Stephanie Troutman Robbins, Ph.D.

Stephanie Troutman Robbins, Ph.D.

2022 Graduate Teaching and Mentoring Award for Graduate Education
Department Head and Associate Professor, Gender & Women's Studies, and Associate Professor, English
College of Social and Behavioral Sciences
Stephanie Troutman Robbins

Dr. Stephanie Troutman Robbins (she/her) is a Black feminist scholar, mother of three, and first-generation college student. She is the Department Head of Gender & Women’s Studies at the University of Arizona, and she is Associate Professor of Gender and Women’s Studies and English. She is a formally affiliated faculty member in Rhetoric, Composition and the Teaching of English, Africana Studies, the LGBT Institute, Global Studies, and Teaching, Learning &
Sociocultural Studies. She received a dual-PhD in Curriculum & Instruction and Women’s Studies from the Pennsylvania State University in 2011. A former high school and middle grades public school teacher, She is a scholar-activist who has been recognized across a variety of community and campus spaces for her mentorship, student advocacy, and social justice leadership. Her passion is working with marginalized students in the university setting at both the graduate and undergraduate levels. She is the recipient of the UArizona Likins Award, the Student Affairs Faculty Impact Award, the Dr. Maria Teresa Velez Outstanding Mentor Award, and the 2022 Outstanding Graduate Teaching and Mentoring Award. Stephanie is also an alum of the University’s 2017 Academic Leadership Institute cohort.

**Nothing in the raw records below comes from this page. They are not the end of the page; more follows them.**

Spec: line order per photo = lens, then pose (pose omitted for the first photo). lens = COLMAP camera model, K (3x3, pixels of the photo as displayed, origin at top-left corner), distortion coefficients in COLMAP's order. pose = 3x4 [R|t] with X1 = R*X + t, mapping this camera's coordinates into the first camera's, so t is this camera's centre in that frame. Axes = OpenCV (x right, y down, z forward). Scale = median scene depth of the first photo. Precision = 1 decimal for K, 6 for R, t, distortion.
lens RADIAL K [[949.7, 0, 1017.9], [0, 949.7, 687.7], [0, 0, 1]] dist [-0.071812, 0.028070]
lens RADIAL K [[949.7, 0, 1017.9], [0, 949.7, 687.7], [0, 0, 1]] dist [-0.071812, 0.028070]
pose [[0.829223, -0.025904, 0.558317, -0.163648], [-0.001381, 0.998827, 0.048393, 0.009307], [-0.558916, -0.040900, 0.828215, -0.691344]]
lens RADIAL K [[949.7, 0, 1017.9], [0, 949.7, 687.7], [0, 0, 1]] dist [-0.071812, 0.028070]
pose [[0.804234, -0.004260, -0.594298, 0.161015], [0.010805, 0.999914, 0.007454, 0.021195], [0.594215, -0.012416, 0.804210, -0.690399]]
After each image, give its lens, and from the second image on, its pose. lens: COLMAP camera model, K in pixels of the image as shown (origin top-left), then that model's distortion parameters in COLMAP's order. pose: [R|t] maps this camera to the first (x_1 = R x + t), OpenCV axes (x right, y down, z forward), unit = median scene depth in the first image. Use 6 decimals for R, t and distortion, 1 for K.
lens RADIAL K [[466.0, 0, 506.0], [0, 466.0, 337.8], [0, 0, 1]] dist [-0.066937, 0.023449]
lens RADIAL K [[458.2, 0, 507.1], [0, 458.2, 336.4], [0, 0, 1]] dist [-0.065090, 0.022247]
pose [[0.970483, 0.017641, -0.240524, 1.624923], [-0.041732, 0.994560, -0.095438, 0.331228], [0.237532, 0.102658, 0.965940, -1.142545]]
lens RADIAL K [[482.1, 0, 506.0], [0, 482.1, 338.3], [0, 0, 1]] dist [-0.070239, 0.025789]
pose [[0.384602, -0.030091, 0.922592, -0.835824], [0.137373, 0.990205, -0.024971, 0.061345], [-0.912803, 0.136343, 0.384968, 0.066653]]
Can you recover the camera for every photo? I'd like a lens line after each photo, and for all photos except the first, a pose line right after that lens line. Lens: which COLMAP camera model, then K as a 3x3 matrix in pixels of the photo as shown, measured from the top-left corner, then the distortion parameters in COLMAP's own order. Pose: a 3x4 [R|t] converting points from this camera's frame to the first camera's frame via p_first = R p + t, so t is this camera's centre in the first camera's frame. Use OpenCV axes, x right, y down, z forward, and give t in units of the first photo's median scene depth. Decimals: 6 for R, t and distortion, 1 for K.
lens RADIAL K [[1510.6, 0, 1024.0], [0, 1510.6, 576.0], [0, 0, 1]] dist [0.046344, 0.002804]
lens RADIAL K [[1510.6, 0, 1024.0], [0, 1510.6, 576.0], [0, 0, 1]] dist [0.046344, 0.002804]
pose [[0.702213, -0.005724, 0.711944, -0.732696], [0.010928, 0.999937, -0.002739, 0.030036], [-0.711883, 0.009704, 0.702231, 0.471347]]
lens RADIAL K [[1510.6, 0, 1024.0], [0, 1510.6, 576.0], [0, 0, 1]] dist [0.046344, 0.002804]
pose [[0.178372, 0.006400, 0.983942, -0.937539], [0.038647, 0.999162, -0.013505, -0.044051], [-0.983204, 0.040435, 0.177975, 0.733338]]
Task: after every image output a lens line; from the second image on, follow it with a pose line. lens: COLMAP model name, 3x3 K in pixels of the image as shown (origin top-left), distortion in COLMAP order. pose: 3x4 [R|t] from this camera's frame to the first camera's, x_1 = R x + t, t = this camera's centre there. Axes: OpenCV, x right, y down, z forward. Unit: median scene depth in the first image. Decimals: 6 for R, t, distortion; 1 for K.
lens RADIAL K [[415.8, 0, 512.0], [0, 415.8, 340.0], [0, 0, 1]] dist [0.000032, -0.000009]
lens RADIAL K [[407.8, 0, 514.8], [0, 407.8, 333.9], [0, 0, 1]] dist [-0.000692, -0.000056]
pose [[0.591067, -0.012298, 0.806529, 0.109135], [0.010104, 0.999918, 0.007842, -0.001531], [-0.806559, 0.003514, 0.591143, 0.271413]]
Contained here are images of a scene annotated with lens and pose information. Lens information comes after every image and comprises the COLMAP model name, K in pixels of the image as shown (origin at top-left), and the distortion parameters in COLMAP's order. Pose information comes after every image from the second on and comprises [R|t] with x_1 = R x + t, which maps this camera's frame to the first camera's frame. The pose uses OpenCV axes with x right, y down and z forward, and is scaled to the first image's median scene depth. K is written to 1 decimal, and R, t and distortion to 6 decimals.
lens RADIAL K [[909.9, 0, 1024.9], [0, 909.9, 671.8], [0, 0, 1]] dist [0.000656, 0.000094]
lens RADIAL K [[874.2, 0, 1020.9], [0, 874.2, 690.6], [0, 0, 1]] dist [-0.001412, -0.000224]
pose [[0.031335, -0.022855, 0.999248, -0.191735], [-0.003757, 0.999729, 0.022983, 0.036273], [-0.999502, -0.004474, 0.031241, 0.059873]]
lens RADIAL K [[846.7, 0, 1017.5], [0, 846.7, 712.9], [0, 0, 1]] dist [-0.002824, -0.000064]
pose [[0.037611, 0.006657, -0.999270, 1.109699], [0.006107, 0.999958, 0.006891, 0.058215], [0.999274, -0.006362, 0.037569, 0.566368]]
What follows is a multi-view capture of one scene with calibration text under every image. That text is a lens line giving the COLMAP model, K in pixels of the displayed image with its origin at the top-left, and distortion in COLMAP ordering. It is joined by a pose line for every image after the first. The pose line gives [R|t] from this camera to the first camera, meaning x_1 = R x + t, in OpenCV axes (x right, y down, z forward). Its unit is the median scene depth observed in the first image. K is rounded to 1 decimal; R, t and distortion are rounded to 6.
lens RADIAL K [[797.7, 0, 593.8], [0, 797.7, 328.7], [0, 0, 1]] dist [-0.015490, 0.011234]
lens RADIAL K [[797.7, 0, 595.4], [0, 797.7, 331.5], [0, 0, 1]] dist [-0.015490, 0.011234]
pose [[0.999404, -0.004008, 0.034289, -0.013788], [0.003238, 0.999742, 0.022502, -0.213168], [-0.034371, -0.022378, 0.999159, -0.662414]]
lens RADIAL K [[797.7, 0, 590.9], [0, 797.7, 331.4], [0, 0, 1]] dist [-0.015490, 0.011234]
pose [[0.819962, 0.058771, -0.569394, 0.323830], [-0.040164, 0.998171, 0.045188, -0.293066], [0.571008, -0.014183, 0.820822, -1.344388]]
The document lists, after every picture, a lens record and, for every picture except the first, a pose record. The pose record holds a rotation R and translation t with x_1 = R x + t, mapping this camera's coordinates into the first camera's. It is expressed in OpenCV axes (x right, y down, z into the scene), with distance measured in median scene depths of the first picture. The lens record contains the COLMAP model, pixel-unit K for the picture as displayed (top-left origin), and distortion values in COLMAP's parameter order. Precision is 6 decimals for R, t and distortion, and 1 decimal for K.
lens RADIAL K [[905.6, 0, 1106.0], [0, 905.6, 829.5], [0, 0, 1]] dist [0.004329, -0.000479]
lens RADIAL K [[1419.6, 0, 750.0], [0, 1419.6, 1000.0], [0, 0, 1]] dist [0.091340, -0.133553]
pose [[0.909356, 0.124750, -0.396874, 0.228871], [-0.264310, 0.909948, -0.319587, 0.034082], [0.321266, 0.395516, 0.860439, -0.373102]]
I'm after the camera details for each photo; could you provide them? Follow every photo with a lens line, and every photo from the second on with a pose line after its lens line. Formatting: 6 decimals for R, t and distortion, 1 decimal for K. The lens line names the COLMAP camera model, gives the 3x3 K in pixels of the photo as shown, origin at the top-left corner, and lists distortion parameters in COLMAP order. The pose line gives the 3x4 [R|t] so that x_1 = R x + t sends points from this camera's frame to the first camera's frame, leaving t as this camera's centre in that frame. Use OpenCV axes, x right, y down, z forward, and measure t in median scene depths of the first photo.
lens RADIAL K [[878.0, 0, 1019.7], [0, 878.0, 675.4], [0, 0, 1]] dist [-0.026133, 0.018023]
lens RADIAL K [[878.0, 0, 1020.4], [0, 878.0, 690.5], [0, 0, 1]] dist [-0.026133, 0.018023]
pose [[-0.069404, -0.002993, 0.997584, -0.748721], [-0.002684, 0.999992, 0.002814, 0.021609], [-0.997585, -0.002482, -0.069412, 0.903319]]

Dr. Troutman Robbins is the former director of two outreach projects between the University and Tucson schools: Wildcat Writers (2015- 2020) and the Southern Arizona Writing Project (2015-2020.) These partnership programs serve the local community by focusing on Title 1 schools and providing them with opportunities for professional development, academic resources, and programming rooted in diversity, equity, and inclusion through writing.

Her research interests include literacies focused on social justice, feminist pedagogy, critical race theory, film studies, Black feminist theory, schooling, identity/ies and education. She is co-author of the 2018 book, Narratives of Family Assets, Community Gifts, & Cultural Endowments: Re-Imagining the Invisible Knapsack (Lexington Press) and co-editor 2021’s Race & Ethnicity in US Television (ABC-CLIO/Greenwood Press). Her research has been published in the Journal of Girlhood Studies (GHS), the Journal of Race Ethnicity & Education (REE), Meridians: Feminism, Race and Transnationalism, Taboo: the Journal of Culture and Education, and in the Journal of Literacy & Social Responsibility.